Set of tasks ▸
a) According to the trade authority passage, when did the most recent fast-track authority law expire?
b) Repeat the trade authority passage word for word, starting at "-- Advance notice" and ending at "under fast track.".
c) Translate this sentence from the trade authority passage into Spanish: "Congress grants the authority to the president and the executive branch to negotiate trade agreements."

— BEGIN Source passage —

PRESIDENT'S NEGOTIATING AUTHORITY/RECIPROCAL TRADE AGREEMENTS

The U.S. Congress has the ultimate authority to decide whether the United States will raise or cut tariffs, erect or remove other trade barriers, or enter into bilateral or multilateral trade agreements.

In the post-World War II period, the Congress and the president have generally supported a more liberal and open world trading regime. This has been reflected by U.S. support and advocacy for the successive rounds of multilateral trade negotiations that took place from the establishment of the GATT in 1948 through creation of the WTO in 1995.

Congress grants the authority to the president and the executive branch to negotiate trade agreements. Congress must then approve the legislation to implement the agreements the president has negotiated.

Fast Track Trade Agreement Negotiating Authority: To make trade agreement negotiation more effective, Congress has on several occasions passed legislation giving the president "fast-track" authority for this process.

Under this authority, the Congress agrees in advance to approve or reject the legislation that implements a trade agreement negotiated by the executive branch, without possibility of amendment. This rule thus avoids amendments that can change the terms of the agreement, requiring that it be renegotiated. Amendments can kill an agreement.

In return for fast-track authority, the president agrees to extensive consultations with Congress while the agreement is being negotiated. This is important because large agreements, such as those that established the WTO or implemented NAFTA, can require many changes to U.S. laws.

Past laws granting fast-track authority have required executive branch consultations, such as:

-- Meetings with the House of Representatives Ways and Means Committee, the Senate Finance Committee, and every other congressional committee with jurisdiction over matters affected by the agreement, as well as consultations with industry groups;

-- Advance notice to Congress of at least 90 calendar days -- 120 days in the case of the Uruguay Round Agreements -- of the administration's intention to enter into a trade agreement;

-- Submission of a final copy of agreement's legal text to the Congress, together with draft implementing legislation, a statement of any administrative action proposed to implement the agreement, and information supporting the proposed action.

The most recent fast-track authority law expired in December 1993. The implementing legislation for both the Uruguay Round agreements and NAFTA were approved under fast track.

U.S. Trade Representative Charlene Barshefsky has announced that the Clinton administration will send a proposal for renewal of fast-track authority to the Congress in September.

Uruguay Round Agreements/Uruguay Round Agreements Act: The Uruguay Round Agreements represented the culmination of negotiations among 125 countries over eight years. These negotiations began in Punta del Este, Uruguay, in September 1986, under the auspices of the GATT, and concluded in Geneva, Switzerland, in December 1993. The agreements were signed in Marrakesh, Morocco, on April 15, 1994, by 111 countries, including the United States, that committed themselves to gaining approval of the accords by their respective legislatures.

The Uruguay Round Agreements are the broadest, most comprehensive trade agreements in history. They contain commitments to reduce tariffs worldwide and to eliminate numerous other nontariff measures such as quotas, restrictive licensing systems, and discriminatory product standards.

The agreements also contain multilateral rules covering such matters as technical barriers to trade, trade-related investment measures (TRIMs), rules of origin, import licensing procedures, safeguards against import surges, trade-related aspects of intellectual property rights (TRIPs), antidumping and countervailing duties, agricultural trade and government procurement.

— END Source passage —
— BEGIN Extracted information —

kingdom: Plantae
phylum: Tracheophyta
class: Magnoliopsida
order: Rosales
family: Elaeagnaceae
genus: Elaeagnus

— END Extracted information —

Final answers ▸
a) In December 1993.

b)
-- Advance notice to Congress of at least 90 calendar days -- 120 days in the case of the Uruguay Round Agreements -- of the administration's intention to enter into a trade agreement;

-- Submission of a final copy of agreement's legal text to the Congress, together with draft implementing legislation, a statement of any administrative action proposed to implement the agreement, and information supporting the proposed action.

The most recent fast-track authority law expired in December 1993. The implementing legislation for both the Uruguay Round agreements and NAFTA were approved under fast track.

c) El Congreso otorga al presidente y al poder ejecutivo la autoridad para negociar acuerdos comerciales.